01/01/2024
Full Moon Over Lake Arcadia, 2023
Jef Bourgeau
(Born 1950)
Jef Bourgeau is an American photographer, painter and conceptual artist who has become notorious through his sculptures, photography and curatorial work. The most famous and ground-breaking of Bourgeau's work plays on the relationship between iconic imagery and irreverent materials, together forming a new context often drawing upon current controversies and, perhaps, the willfully provocative.
Most notable to date are his censored works 'Ni**er Toe' and 'Bathtub Jesus', as well as several seminal exhibitions in which he both curated and participated: 'Fear No Art' which was raided by police and brought Bourgeau to trial on obscenity charges, 'Van Gogh's Ear' which was padlocked by the Detroit Institute of Art after only its third day, and 'kaBOOM!' an exhibition where all a contemporary museum's artwork was destroyed on the spot by its patrons and visitors.
An undiagnosed dyslexic, Bourgeau never finished his education. He spent his teen years working at a box factory in his home town of Detroit. During that time, utilizing the materials at hand, he began to make and experiment with several pinhole cameras. The early work from these rudimentary cameras developed into dark, moody photographs and paintings. Bourgeau has since remarked that he can only see 'right' through a camera lens.
Jef Bourgeau is the founding director of the Museum of New Art (MONA), of Detroit's artCORE (empty storefronts to galleries), and co-founder of the Detroit Center for Contemporary Photography.
Since he began exhibiting in the early 1990s, American artist Jef Bourgeau has inspired controversy. His practice, which is considered by some to be a provocation against the art world itself, essentially involves the remaking of art and artists, both imagined and real. Bourgeau has been a vexing figure for many and his "interventions" have continued to be viewed as a subversion of traditional notions of artistic practice and integrity.
Bourgeau’s art exemplifies the post-modern sense of working in a period when the epoch-making achievements of modern art are already matters of recorded fact. To this end, Bourgeau seems engaged with the vicissitudes of the constructed image, that is, the image’s transposition from one medium and context to another and the traces and consequences of this transfer. For Bourgeau, technology acts as a filter to dissect and rebuild random or banal images culled not only from the art world, but from such diverse sources as mass market catalogues, advertisements, cinema, and the Internet. By isolating and emptying out these disposable, commonplace representations, Bourgeau reinscribes them with a new essence, and in effect, completes them by converting such images into a charged narrative.

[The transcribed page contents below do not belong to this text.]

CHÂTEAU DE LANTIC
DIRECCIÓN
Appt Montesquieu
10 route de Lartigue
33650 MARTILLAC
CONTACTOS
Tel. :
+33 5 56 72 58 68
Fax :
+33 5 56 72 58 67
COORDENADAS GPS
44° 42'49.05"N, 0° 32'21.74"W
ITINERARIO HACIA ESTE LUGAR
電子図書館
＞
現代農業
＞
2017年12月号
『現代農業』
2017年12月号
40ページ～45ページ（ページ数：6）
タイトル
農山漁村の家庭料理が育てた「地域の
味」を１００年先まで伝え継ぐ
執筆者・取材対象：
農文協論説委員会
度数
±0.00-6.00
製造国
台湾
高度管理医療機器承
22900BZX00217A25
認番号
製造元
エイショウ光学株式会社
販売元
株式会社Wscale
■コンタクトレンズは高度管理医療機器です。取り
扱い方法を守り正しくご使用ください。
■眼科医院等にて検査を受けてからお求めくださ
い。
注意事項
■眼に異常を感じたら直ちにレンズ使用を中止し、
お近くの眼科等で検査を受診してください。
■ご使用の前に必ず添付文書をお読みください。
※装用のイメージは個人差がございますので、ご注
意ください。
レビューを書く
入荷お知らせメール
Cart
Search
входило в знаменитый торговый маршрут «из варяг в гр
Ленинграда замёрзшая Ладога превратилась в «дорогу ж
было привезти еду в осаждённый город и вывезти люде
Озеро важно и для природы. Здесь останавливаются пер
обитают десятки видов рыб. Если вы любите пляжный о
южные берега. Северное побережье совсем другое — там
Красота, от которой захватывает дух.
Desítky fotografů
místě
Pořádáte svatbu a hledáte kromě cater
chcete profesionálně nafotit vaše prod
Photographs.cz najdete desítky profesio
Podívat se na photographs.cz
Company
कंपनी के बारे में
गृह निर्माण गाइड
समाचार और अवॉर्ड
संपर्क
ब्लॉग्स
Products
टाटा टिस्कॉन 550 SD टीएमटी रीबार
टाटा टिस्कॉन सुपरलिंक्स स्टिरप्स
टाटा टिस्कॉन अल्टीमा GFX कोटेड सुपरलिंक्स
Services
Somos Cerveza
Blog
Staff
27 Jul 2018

As such, the mimicking of a second or third-generation "original" is tantamount to a kind of newfound legibility, resonance, and meaning. Art is used as a mediation filter, as a proposition about the act of perception itself.
What Bourgeau aims to dispel then are the Modernist myths of the original and of originality, and of straight-out artistic freedom against the commodity of art objects: all this, alongside the presumed power-sharing of gallery, collector, and museum over the artist and art trends. Bourgeau’s best known work, the Museum of New Art, has become a broad commentary on the fact that most people don’t actually see real paintings, as they are more likely to experience art as a decal reproduction on the side of a coffee mug. Asking isn’t that good enough, after all.